In May, Adobe upended its business model and upset broad swathes of its install base by shifting, full steam ahead, to a subscription-only model for its creative suite of tools, including Photoshop, Illustrator and InDesign. That subscription model had been around since 2011, but it was optional: Until this spring, Adobe still offered a boxed product you could pay for up front and use as long as you liked.
Adobe’s design tools have never been downmarket price-wise, but users accustomed to working with just one of those tools — Photoshop, say, but not, Illustrator; or Audition but not Premiere Pro — were able to work around paying the full suite pricing by purchasing a la carte, even if they paid more on a per-product basis (it’s always been cheaper to pay the suite price if you use everything it offers and keep up with upgrades). My brother, who occasionally does audio engineering work and who was using Audition before Adobe snatched it from Syntrillium (where it was known as Cool Edit Pro) a decade ago, was mortified to learn that in order to have access to the latest version of just that one program, he’d have to pay for all the others in perpetuity.
Audition CS6 standalone, the last boxed version, cost $349 full price (the upgrade pricing ranged from $75 to $149, version depending, and there was no educational pricing — Adobe yanked it from most of its products last year). By comparison, an Audition subscription, pre-Creative Cloud, ran $19.95 a month if you signed up for a year, or $29.95 a month if you went month-to-month. Assuming you signed up for the annual package, you’d pay about $240 a year. But that’s fairly steep for a single piece of software that only went through six version transitions in 10 years.
Thus Creative Cloud, which for a few dollars more if you already owned a version of Creative Suite, let you have access to virtually everything Adobe makes for $29.99 a month, or about $360 a year. If you weren’t already a Creative Suite owner, the monthly fee leapt to $49.99, or $600 a year, and the 40% discount for prior Creative Suite owners disappears after December 3, 2013.
But any way you run those numbers, you wind up paying more on balance than you would have under Adobe’s boxed product pricing plans (assuming you were keeping up with upgrades, anyway, and note I’m talking about upgrade pricing, not full pricing, where in at least some instances Creative Cloud comes off looking a little more attractive). Whether you feel like the value’s offset any by the extras Adobe packs into Creative Cloud — instant upgrades, saving to the cloud, enhanced sharing and so forth — depends on how much you value such things.
Niche products like Audition aside, Adobe’s most popular tool remains Photoshop. When Adobe tried to drag Photoshop users into its subscription model, including me, many balked (including me). I chose to respectfully part ways with the company and shifted to Pixelmator, a prosumer photo-tweaking tool (albeit Mac-only) that sells for $14.99 on the Mac App Store.

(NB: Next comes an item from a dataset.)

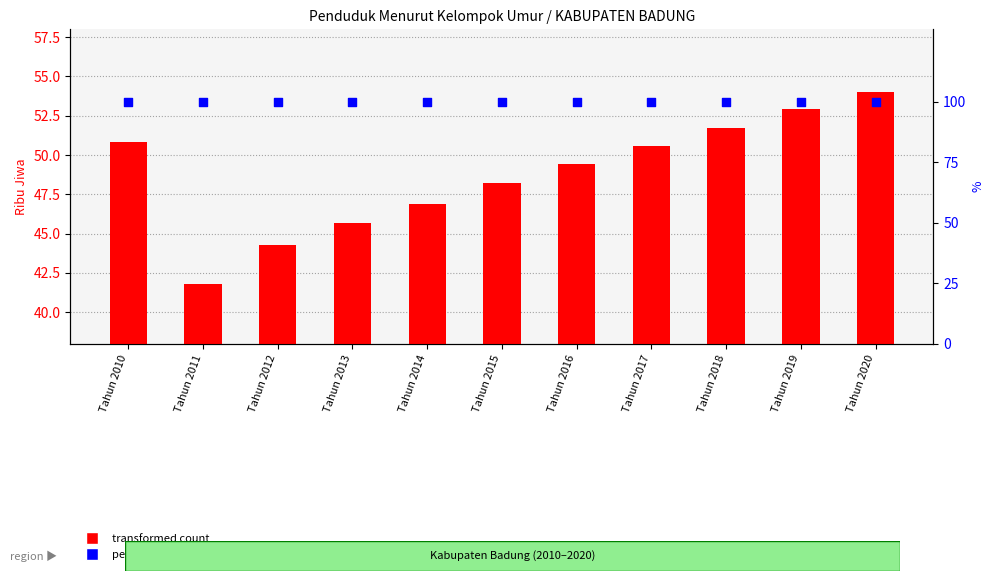

What are all the series names shown in the legend?

transformed count, percentile rank within the sample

Yesterday, during its keynote at Photoshop World in Las Vegas, Adobe attempted to ameliorate some of that photography-specific backlash, unveiling something it’s dubbed a Photoshop Photography Program, aimed at Photoshoppers who don’t need the Creative Cloud smorgasbord, and who weren’t persuaded by the single-app pricing options introduced last month.

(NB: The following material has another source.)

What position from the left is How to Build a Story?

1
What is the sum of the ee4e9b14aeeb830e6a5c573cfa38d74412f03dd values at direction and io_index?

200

With PPP, if you own any version of Photoshop from CS3 forward, you pay just $9.99 a month to access Photoshop CC, Lightroom 5, Behance ProSite membership (an online pro-photo showcase tool) and 20GB of cloud storage. You have to sign up by December 31, 2013 to get that price, but if you do, Adobe says that’s what you’ll pay going forward, with no post-introductory hikes down the road.
Is $120 a year low enough to pry open your wallet? It’s still about $100 too expensive for mine, but then I’m not even a proper amateur photographer (my idea of professional camera work involves buying a high-end point-and-shoot and leaving the settings dial on “auto”). I use Pixelmator to resize, transform, or touch up photos for work or when I’m scanning in CD booklet info for my music collection, and that’s about it. I’ve never used but a fraction of what a professional tool like Photoshop offers.
How much will Adobe’s PPP run after the offer date passes? Adobe isn’t saying, but it seems logical to assume it’ll climb back to Adobe’s standard single-app Creative Cloud $29.99 per month pricing.